## INSTRUCTIONS FOR THE TASK
Type out the whole listing again exactly, pictures omitted.

---- DATA RECORDS

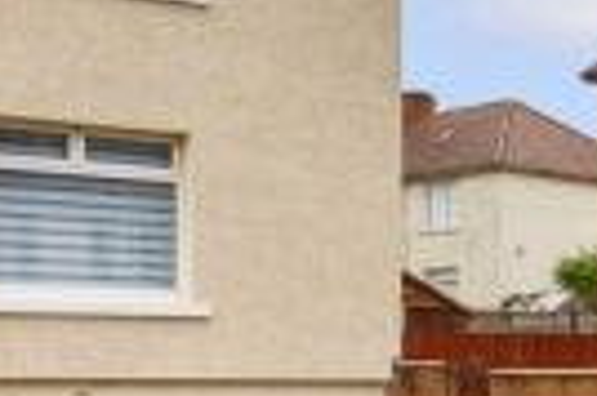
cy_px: 378
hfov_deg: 21.0
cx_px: 668
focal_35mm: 92
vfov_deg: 14.6
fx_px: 1524
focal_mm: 12
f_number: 6.3
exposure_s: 1/15
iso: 800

--------

## SOLUTION TO THE EXERCISE
cy_px: 378
hfov_deg: 21.0
cx_px: 668
focal_35mm: 92
vfov_deg: 14.6
fx_px: 1524
focal_mm: 12
f_number: 6.3
exposure_s: 1/15
iso: 800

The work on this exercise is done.